Aim of the exercise:
Search the material for the string "disjoint", then show every line where it turns up.

----

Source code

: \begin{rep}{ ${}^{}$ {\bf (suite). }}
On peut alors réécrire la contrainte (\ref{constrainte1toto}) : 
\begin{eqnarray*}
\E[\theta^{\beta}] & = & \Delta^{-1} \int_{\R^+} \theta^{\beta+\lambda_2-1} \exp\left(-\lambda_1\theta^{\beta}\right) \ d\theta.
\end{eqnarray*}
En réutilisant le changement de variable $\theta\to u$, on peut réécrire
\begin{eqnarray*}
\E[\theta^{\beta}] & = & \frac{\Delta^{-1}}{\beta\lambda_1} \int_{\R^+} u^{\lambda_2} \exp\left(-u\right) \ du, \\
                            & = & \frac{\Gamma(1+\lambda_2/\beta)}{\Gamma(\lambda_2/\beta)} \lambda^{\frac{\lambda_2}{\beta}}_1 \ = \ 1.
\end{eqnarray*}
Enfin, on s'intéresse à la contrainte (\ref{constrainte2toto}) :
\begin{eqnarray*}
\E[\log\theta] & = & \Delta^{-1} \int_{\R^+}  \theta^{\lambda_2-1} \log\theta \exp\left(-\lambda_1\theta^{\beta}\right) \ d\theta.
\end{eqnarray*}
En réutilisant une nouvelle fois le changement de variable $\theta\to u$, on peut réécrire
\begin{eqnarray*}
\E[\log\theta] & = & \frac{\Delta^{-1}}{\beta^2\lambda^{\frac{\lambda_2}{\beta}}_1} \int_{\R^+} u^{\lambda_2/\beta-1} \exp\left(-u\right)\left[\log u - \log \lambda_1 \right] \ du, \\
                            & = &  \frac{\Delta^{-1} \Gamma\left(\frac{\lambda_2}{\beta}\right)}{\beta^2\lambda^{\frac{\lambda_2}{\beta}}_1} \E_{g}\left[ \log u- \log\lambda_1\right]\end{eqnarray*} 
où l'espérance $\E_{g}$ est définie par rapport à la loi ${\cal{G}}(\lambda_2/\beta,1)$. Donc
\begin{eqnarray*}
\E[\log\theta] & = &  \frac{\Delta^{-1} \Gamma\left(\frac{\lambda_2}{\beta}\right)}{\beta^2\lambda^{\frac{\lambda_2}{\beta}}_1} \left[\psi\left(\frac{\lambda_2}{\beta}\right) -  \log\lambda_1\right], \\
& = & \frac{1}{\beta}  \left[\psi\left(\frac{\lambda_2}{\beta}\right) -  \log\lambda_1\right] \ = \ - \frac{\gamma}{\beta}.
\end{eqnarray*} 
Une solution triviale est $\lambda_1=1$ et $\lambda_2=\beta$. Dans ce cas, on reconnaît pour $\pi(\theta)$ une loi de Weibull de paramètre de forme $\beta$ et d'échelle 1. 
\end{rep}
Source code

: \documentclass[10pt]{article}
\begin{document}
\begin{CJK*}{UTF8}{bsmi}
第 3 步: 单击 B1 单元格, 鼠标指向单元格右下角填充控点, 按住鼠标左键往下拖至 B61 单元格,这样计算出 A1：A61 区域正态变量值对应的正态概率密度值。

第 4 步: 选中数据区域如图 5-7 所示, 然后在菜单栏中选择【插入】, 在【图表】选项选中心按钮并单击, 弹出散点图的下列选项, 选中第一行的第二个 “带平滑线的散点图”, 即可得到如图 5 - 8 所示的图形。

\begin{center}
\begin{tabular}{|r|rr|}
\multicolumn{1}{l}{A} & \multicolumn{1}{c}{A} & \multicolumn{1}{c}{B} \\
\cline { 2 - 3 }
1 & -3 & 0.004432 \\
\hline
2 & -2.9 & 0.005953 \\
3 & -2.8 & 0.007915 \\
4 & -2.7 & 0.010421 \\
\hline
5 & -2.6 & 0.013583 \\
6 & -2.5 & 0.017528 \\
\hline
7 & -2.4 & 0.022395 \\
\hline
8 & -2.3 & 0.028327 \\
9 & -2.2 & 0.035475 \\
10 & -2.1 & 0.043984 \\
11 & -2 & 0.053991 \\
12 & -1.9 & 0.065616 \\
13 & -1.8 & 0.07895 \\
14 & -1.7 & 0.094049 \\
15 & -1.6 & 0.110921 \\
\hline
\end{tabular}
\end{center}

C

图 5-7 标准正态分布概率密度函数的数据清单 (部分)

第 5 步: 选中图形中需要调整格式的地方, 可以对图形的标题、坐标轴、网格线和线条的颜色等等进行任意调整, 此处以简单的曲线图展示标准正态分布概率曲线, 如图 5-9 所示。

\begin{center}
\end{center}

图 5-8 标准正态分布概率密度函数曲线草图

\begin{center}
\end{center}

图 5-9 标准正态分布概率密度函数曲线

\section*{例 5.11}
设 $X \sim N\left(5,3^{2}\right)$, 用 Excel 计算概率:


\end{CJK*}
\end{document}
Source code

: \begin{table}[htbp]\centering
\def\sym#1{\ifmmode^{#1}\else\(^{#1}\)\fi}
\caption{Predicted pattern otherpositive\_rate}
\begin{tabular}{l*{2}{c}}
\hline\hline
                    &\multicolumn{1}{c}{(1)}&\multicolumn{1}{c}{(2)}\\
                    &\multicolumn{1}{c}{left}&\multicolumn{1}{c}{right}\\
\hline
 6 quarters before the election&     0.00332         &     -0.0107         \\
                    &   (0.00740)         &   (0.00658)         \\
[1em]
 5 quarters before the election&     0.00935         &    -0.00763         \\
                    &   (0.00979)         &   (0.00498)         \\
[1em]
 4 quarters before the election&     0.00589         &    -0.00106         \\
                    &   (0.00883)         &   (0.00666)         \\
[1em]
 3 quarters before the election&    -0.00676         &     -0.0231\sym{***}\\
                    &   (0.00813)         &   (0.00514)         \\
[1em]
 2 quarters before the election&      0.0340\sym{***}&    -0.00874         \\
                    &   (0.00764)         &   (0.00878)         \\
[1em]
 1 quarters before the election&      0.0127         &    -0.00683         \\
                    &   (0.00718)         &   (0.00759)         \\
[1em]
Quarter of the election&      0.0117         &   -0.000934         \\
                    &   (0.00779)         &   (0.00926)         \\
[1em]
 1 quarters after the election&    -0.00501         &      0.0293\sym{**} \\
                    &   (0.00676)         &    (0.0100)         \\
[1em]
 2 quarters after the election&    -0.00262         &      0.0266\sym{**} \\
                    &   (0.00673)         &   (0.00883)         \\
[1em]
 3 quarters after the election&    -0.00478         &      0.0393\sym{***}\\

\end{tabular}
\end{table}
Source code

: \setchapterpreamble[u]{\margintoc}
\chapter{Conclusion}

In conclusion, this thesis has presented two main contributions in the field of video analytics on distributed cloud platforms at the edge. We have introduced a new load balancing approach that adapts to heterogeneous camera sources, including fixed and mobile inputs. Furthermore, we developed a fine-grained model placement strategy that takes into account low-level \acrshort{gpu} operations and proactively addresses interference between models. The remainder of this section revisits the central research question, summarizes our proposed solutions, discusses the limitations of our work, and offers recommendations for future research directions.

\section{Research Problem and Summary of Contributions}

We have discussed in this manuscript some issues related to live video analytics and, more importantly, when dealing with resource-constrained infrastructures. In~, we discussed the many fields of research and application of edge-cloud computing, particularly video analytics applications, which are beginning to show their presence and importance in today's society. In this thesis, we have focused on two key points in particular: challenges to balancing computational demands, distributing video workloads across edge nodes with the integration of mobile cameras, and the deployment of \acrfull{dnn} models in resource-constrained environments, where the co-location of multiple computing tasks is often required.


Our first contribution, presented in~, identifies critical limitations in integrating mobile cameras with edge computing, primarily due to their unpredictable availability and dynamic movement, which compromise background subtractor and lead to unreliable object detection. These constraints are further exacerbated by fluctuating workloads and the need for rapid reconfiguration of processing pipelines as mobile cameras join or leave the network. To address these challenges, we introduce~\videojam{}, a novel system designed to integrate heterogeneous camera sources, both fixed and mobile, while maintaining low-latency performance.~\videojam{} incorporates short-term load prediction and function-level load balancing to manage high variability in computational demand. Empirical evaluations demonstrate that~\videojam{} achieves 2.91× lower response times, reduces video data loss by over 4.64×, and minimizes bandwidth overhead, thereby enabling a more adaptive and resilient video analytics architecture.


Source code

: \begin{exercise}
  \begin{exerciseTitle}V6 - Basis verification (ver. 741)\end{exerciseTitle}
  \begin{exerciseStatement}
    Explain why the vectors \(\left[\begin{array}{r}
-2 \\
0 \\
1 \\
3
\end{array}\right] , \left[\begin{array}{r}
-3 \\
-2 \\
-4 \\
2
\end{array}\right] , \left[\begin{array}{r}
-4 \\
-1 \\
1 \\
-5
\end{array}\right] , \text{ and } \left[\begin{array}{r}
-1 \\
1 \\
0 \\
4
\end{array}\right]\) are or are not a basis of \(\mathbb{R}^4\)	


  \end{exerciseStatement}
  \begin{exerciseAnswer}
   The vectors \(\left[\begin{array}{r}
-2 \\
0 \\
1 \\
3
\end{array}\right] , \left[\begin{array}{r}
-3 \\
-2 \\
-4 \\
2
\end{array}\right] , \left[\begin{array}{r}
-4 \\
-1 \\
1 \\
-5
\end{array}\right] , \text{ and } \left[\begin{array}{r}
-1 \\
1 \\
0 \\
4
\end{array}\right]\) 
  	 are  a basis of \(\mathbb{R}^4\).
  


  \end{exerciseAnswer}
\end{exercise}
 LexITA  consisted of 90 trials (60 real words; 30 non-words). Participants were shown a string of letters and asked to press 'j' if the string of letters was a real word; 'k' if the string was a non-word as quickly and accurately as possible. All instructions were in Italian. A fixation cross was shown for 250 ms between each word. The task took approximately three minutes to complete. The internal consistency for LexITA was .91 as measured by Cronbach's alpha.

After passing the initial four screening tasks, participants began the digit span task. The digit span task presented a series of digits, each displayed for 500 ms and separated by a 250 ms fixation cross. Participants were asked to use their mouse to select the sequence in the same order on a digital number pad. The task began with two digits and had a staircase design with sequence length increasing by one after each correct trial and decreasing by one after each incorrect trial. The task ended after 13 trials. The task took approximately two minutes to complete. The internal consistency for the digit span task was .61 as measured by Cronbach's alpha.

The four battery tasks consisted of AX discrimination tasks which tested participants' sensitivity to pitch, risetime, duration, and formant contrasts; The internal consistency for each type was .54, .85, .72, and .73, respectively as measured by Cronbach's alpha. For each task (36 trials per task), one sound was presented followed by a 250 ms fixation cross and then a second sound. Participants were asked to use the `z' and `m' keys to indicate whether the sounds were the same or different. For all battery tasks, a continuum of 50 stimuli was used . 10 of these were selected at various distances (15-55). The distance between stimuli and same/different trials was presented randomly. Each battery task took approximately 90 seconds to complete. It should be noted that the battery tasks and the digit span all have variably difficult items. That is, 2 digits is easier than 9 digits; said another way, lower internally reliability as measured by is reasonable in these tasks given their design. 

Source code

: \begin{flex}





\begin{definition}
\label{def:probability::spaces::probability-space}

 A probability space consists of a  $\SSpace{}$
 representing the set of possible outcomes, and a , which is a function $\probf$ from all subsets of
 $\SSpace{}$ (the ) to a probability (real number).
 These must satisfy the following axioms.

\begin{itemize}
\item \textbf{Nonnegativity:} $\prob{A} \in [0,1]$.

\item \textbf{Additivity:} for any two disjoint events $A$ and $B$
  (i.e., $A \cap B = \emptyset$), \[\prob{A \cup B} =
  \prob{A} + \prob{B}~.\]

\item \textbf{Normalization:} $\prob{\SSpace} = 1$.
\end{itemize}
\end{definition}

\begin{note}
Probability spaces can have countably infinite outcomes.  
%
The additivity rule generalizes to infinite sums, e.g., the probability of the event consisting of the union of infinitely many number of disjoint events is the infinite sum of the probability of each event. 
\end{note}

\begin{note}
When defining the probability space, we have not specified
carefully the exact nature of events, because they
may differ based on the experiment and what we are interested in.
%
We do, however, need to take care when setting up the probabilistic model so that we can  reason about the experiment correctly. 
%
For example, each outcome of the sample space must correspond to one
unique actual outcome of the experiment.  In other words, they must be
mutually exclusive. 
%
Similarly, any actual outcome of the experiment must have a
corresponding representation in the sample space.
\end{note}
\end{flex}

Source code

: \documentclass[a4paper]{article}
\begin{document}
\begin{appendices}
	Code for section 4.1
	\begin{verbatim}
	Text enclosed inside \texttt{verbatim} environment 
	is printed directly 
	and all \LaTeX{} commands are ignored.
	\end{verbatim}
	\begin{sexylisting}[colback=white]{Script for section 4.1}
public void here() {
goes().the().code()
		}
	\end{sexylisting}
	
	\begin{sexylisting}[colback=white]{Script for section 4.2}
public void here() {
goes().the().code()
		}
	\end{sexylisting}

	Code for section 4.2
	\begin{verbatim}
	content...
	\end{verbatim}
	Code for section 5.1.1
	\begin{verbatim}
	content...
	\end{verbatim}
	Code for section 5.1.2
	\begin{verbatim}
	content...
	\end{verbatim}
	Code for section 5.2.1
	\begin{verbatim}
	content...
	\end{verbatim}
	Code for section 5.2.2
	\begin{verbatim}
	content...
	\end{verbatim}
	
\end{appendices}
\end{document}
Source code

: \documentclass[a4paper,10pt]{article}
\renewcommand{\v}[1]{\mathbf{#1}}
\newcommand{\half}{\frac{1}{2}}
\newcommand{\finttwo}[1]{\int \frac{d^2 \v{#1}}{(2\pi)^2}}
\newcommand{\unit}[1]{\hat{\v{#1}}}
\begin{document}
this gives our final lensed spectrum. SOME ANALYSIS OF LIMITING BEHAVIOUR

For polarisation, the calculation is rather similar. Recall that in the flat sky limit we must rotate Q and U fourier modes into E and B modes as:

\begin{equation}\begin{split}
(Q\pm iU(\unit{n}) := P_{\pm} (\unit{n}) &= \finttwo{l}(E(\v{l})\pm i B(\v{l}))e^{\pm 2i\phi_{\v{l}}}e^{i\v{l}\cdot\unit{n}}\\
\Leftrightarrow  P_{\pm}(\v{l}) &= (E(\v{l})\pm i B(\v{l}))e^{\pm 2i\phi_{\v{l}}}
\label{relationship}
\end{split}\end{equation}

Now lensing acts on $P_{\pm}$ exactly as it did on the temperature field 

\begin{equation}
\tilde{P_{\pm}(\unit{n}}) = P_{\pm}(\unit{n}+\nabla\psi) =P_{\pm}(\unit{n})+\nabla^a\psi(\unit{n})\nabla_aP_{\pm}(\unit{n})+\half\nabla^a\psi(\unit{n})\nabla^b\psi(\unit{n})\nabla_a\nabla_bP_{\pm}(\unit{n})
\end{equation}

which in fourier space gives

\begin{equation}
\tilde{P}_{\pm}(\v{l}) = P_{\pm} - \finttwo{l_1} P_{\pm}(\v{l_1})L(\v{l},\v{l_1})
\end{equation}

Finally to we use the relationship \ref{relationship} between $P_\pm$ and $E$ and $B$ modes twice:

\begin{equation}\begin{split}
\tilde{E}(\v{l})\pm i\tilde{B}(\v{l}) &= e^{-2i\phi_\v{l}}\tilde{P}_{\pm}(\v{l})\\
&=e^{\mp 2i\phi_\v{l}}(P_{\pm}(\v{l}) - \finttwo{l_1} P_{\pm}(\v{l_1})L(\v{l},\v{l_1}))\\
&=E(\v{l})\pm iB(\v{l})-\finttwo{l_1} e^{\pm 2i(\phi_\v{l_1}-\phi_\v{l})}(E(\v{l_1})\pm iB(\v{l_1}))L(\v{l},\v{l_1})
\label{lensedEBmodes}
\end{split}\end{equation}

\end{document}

----

Your solution:
\item \textbf{Additivity:} for any two disjoint events $A$ and $B$
The additivity rule generalizes to infinite sums, e.g., the probability of the event consisting of the union of infinitely many number of disjoint events is the infinite sum of the probability of each event. 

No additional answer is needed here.